In February, 1984, six months after Tomlin and writer-director Jane Wagner started work on "Signs of Intelligent Life," Churchill and Broomfield, known for their impressive documentaries "Soldier Girls" and "Chicken Ranch," started filming in Austin, Tex., where Tomlin began trying out Wagner's new material before an audience for the first time.
In essence, the film is a record of a lengthy, cross-country tryout, building to a triumphant Broadway opening. We watch Tomlin gradually develop her characterizations, sharpening her timing, eliminating fluffs and adding music and sound effects. Although audiences are asked for their responses, it's not clear to what extent their opinions helped shape the final show.
Generous as the glimpses of Tomlin on stage are--they make up 20% of the film--they are just that. Apart from polish, they're identical to what she is currently performing in person. There are bits and pieces of the defiant yet vulnerable teen-aged Agnus Angst; the clutch of women friends who've survived the '60s and '70s and their fads and causes; and of Trudy, the unhinged but wildly imaginative bag woman. You may enjoy them in snippets, but there's nothing like seeing these characters in their wondrous, hilarious and poignant stage life.

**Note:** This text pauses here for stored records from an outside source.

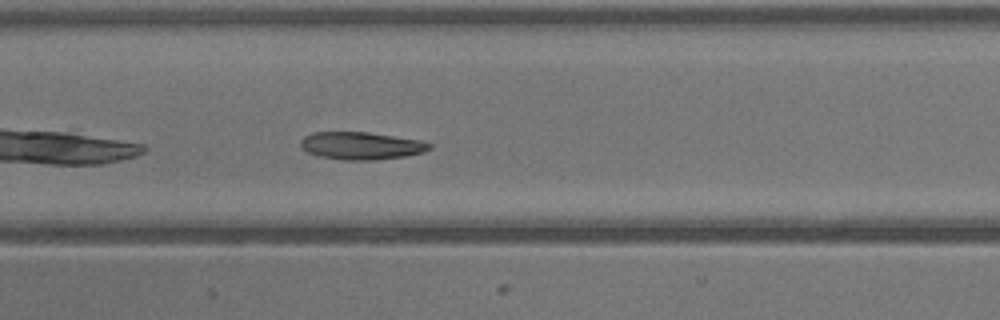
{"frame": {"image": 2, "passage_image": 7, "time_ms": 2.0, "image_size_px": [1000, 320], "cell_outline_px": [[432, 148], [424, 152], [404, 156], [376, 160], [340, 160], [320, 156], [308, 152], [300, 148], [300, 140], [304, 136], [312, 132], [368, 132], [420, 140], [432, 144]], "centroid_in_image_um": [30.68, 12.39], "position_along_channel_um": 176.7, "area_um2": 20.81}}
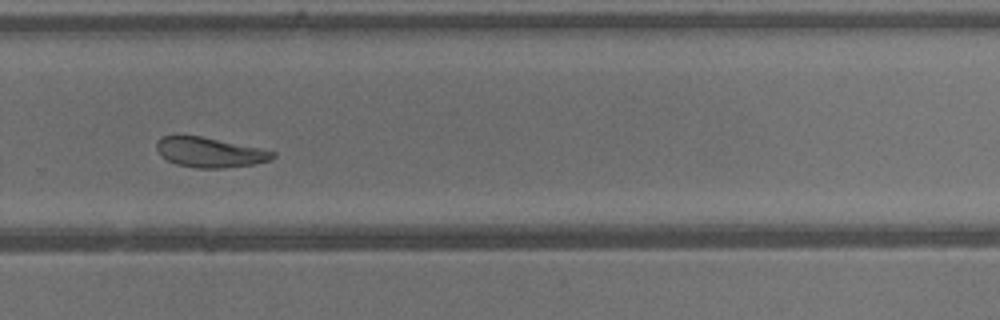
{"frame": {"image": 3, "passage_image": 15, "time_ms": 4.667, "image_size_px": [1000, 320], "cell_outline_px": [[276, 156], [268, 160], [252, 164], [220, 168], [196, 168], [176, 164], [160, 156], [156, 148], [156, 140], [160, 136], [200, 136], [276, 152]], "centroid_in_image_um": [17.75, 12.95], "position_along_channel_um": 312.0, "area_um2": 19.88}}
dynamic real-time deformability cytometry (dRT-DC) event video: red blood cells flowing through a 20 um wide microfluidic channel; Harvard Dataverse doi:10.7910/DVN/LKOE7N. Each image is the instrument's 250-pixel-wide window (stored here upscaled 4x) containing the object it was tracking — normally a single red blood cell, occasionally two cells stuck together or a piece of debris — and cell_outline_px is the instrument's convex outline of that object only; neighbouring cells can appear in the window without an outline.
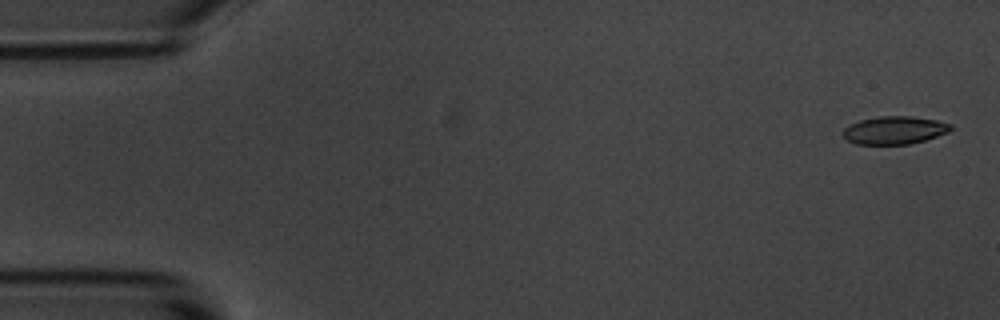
{"species": "common noctule bat (a hibernating species)", "species_latin": "Nyctalus noctula", "temperature_condition": "room temperature", "stored_images_in_passage": 3, "camera_frame_rate_fps": 3000, "um_per_image_px": 0.085, "animal": {"sex": "male", "body_mass_g": 20.1, "forearm_length_mm": 53.5}, "frame": {"image": 1, "passage_image": 1, "time_ms": 0.0, "image_size_px": [1000, 320], "cell_outline_px": [[952, 128], [948, 132], [924, 140], [908, 144], [856, 144], [848, 140], [840, 132], [848, 124], [860, 120], [880, 116], [912, 116], [936, 120], [952, 124]], "centroid_in_image_um": [76.0, 11.06], "position_along_channel_um": 9.0, "area_um2": 17.51}}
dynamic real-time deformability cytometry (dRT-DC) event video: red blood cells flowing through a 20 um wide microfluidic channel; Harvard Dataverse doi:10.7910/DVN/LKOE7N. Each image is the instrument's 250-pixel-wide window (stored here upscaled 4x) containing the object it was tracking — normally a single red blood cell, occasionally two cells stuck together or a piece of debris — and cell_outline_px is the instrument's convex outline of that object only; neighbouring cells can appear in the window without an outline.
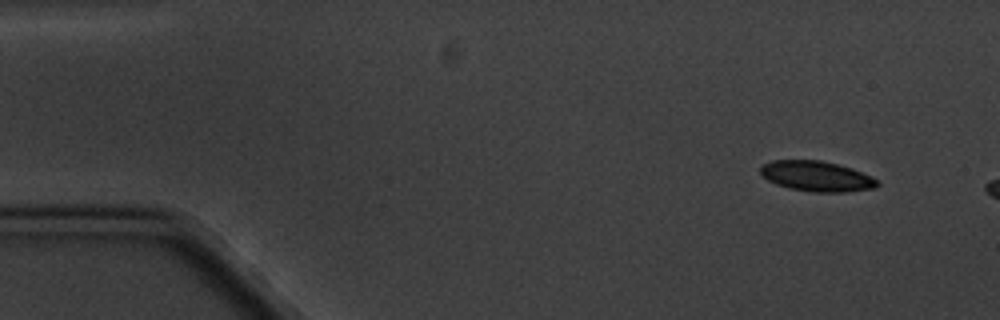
{"species": "common noctule bat (a hibernating species)", "species_latin": "Nyctalus noctula", "temperature_condition": "cold", "stored_images_in_passage": 3, "camera_frame_rate_fps": 3000, "um_per_image_px": 0.085, "animal": {"sex": "male", "body_mass_g": 20.1, "forearm_length_mm": 53.5}, "frame": {"image": 1, "passage_image": 1, "time_ms": 0.0, "image_size_px": [1000, 320], "cell_outline_px": [[880, 184], [876, 188], [844, 192], [812, 192], [788, 188], [776, 184], [768, 180], [760, 172], [760, 168], [764, 164], [772, 160], [820, 160], [852, 168], [872, 176]], "centroid_in_image_um": [69.43, 14.98], "position_along_channel_um": 15.6, "area_um2": 20.63}}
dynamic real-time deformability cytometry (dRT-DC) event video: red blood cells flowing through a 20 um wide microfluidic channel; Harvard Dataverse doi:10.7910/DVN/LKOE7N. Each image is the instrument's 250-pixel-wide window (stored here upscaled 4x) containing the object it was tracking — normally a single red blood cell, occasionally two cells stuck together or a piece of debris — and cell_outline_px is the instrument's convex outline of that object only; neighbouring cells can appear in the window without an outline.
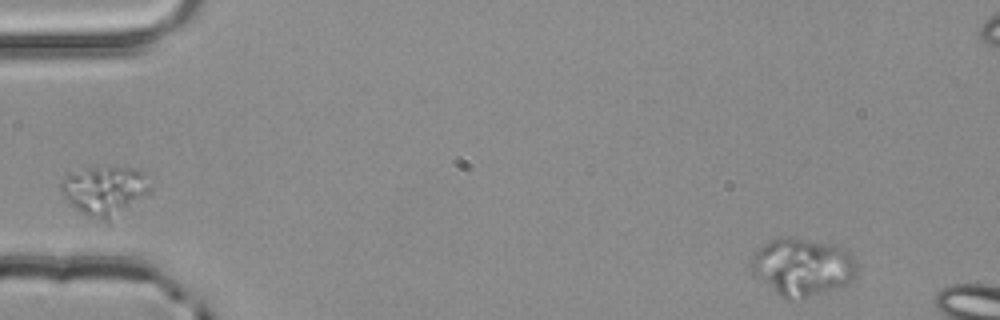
{"species": "common noctule bat (a hibernating species)", "species_latin": "Nyctalus noctula", "temperature_condition": "room temperature", "stored_images_in_passage": 2, "segment_of_instrument_passage": [2, 2], "camera_frame_rate_fps": 3000, "um_per_image_px": 0.085, "animal": {"sex": "male", "body_mass_g": 20.4}, "frame": {"image": 1, "passage_image": 2, "time_ms": 0.333, "image_size_px": [1000, 320], "cell_outline_px": [[856, 268], [852, 280], [840, 288], [804, 300], [788, 300], [780, 296], [756, 276], [752, 272], [752, 252], [768, 240], [788, 236], [836, 244], [848, 252], [852, 256], [856, 264]], "centroid_in_image_um": [68.2, 22.7], "position_along_channel_um": 16.8, "area_um2": 36.01}}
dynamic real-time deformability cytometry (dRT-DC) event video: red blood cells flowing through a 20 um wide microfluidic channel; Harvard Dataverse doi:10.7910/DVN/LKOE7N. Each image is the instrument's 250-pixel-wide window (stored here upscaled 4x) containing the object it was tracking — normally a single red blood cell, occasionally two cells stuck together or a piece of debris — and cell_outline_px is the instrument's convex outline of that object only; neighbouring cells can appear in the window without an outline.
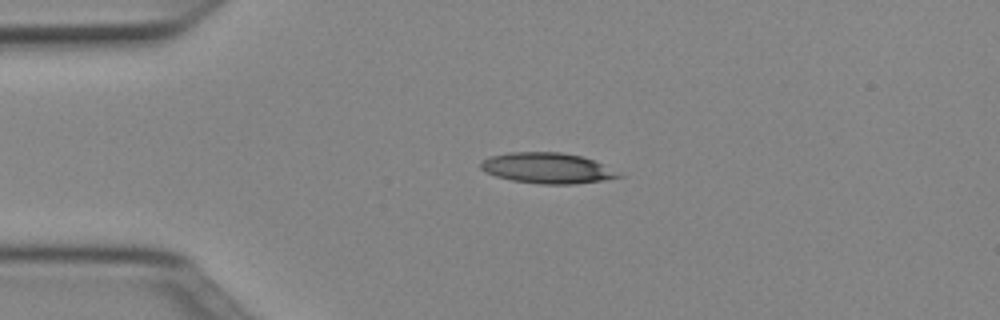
{"species": "Egyptian fruit bat (a non-hibernating species)", "species_latin": "Rousettus aegyptiacus", "temperature_condition": "cold", "stored_images_in_passage": 40, "camera_frame_rate_fps": 3000, "um_per_image_px": 0.085, "animal": {"sex": "female"}, "frame": {"image": 1, "passage_image": 8, "time_ms": 2.333, "image_size_px": [1000, 320], "cell_outline_px": [[624, 176], [604, 180], [576, 184], [540, 184], [512, 180], [496, 176], [484, 172], [480, 168], [480, 160], [488, 156], [508, 152], [560, 152], [580, 156], [592, 160]], "centroid_in_image_um": [46.42, 14.29], "position_along_channel_um": 38.6, "area_um2": 24.51}}
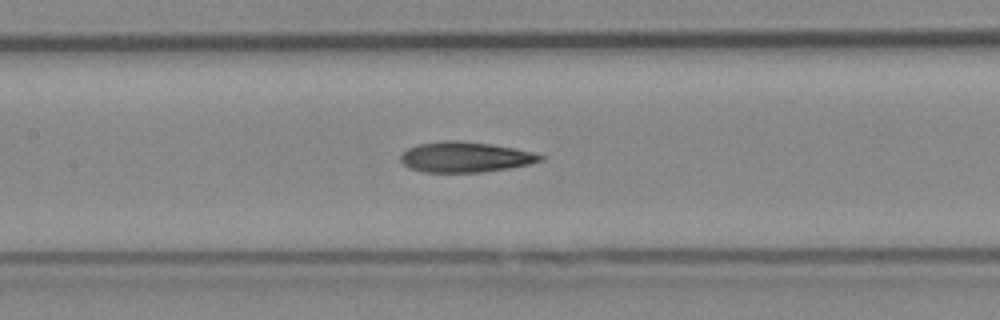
{"frame": {"image": 2, "passage_image": 20, "time_ms": 6.333, "image_size_px": [1000, 320], "cell_outline_px": [[544, 160], [528, 164], [508, 168], [480, 172], [424, 172], [408, 168], [400, 160], [400, 156], [408, 148], [416, 144], [444, 140], [456, 140], [488, 144], [516, 148], [532, 152], [544, 156]], "centroid_in_image_um": [39.52, 13.34], "position_along_channel_um": 167.9, "area_um2": 24.68}}
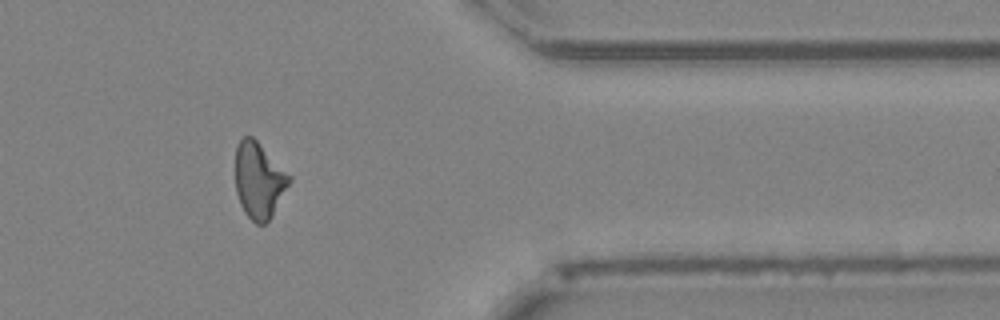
{"frame": {"image": 3, "passage_image": 38, "time_ms": 12.333, "image_size_px": [1000, 320], "cell_outline_px": [[292, 180], [272, 216], [264, 224], [256, 224], [244, 212], [240, 204], [236, 192], [236, 144], [244, 136], [252, 136], [292, 176]], "centroid_in_image_um": [22.02, 15.33], "position_along_channel_um": 389.4, "area_um2": 23.87}, "authors_computed_cell_mechanics": {"area_um2": 24.3916, "velocity_mm_per_s": 4.0085, "shape_relaxation_time_tau1_ms": 7.4581, "shape_relaxation_time_tau2_ms": 4.3901, "deformation_change_tau1": 0.2102, "deformation_change_tau2": 0.1486}}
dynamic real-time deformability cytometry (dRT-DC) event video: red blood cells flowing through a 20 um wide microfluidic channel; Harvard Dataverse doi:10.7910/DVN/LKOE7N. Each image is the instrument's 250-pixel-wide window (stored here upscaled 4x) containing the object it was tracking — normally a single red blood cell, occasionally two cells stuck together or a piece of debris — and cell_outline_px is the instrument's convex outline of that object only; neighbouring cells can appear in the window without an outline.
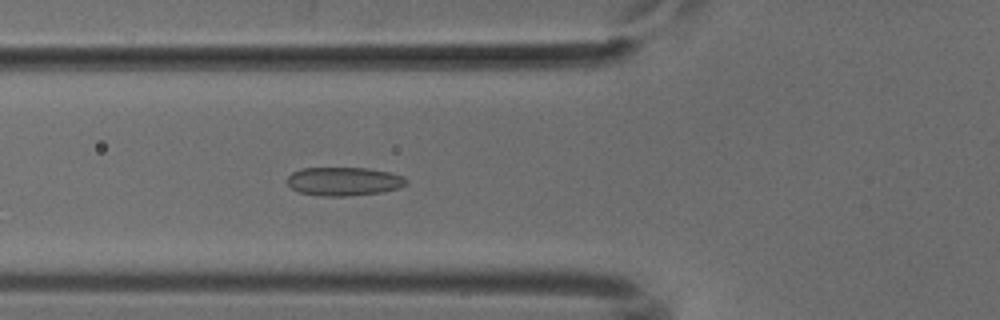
{"species": "common noctule bat (a hibernating species)", "species_latin": "Nyctalus noctula", "temperature_condition": "cold", "stored_images_in_passage": 41, "camera_frame_rate_fps": 3000, "um_per_image_px": 0.085, "animal": {"sex": "male", "body_mass_g": 18.8}, "frame": {"image": 1, "passage_image": 8, "time_ms": 2.333, "image_size_px": [1000, 320], "cell_outline_px": [[408, 184], [400, 188], [380, 192], [344, 196], [320, 196], [300, 192], [292, 188], [288, 184], [288, 176], [292, 172], [300, 168], [368, 168], [388, 172], [404, 176], [408, 180]], "centroid_in_image_um": [29.25, 15.41], "position_along_channel_um": 96.6, "area_um2": 19.83}}
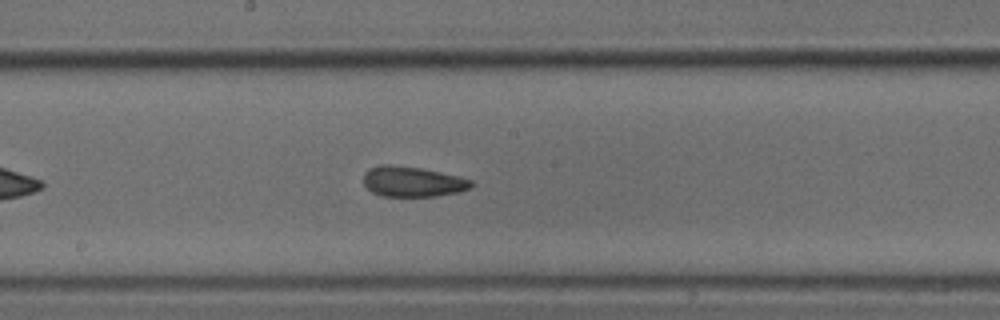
{"frame": {"image": 2, "passage_image": 17, "time_ms": 5.333, "image_size_px": [1000, 320], "cell_outline_px": [[476, 184], [472, 188], [460, 192], [436, 196], [380, 196], [372, 192], [364, 184], [364, 172], [368, 168], [380, 164], [392, 164], [420, 168], [460, 176], [472, 180]], "centroid_in_image_um": [35.09, 15.43], "position_along_channel_um": 213.1, "area_um2": 19.36}}
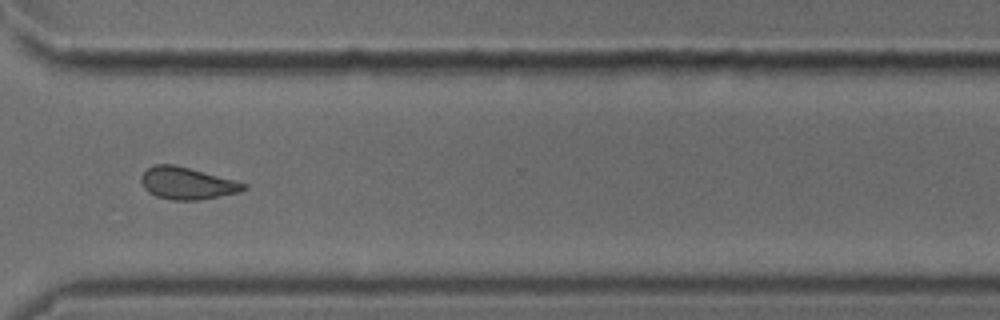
{"frame": {"image": 3, "passage_image": 28, "time_ms": 9.0, "image_size_px": [1000, 320], "cell_outline_px": [[248, 188], [240, 192], [200, 200], [172, 200], [156, 196], [148, 192], [144, 188], [140, 180], [140, 176], [148, 168], [156, 164], [172, 164], [236, 180], [248, 184]], "centroid_in_image_um": [15.92, 15.59], "position_along_channel_um": 354.7, "area_um2": 19.19}}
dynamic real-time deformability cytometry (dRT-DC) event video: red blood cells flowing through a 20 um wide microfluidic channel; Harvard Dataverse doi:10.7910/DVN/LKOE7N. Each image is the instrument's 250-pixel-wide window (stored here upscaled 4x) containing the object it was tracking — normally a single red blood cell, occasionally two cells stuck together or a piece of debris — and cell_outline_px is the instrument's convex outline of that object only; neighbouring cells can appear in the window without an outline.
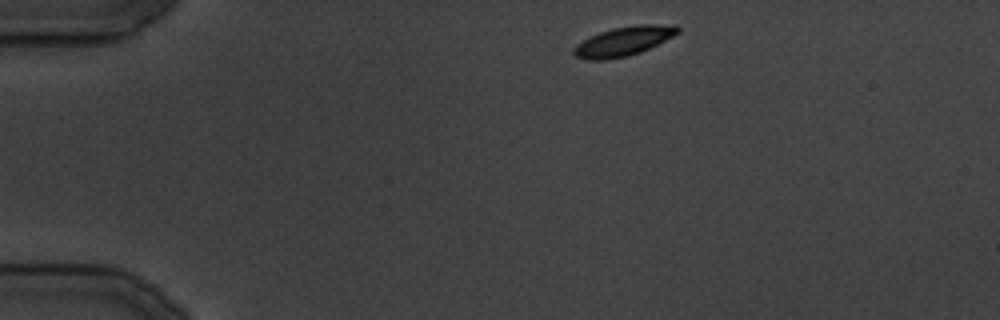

There are no surprises offstage: Tomlin and Wagner come across as the hard-working, highly talented professionals their work proclaims them to be. Perhaps the most revealing moment of Tomlin at work is a session with her late coach, Peggy Feury; in this scene we see Tomlin revealing the awesome range of her expressiveness, the controlled flexibility of her voice and body. Tomlin is ever the chameleon: In a snap she can switch from young to old, plain to beautiful--but we already knew this coming in. Certainly, the film does allow us a close-range look at Tomlin's sheer joy in performing and the rewarding cheers it brings her.
It is perhaps a measure of the ultimate superficiality of the film (Times-rated: Mature for some racy lines) that the individual we do feel we come to know best is neither the highly focused Tomlin nor the lovely, gentle Wagner, but their feisty road manager Cheryl Swannack.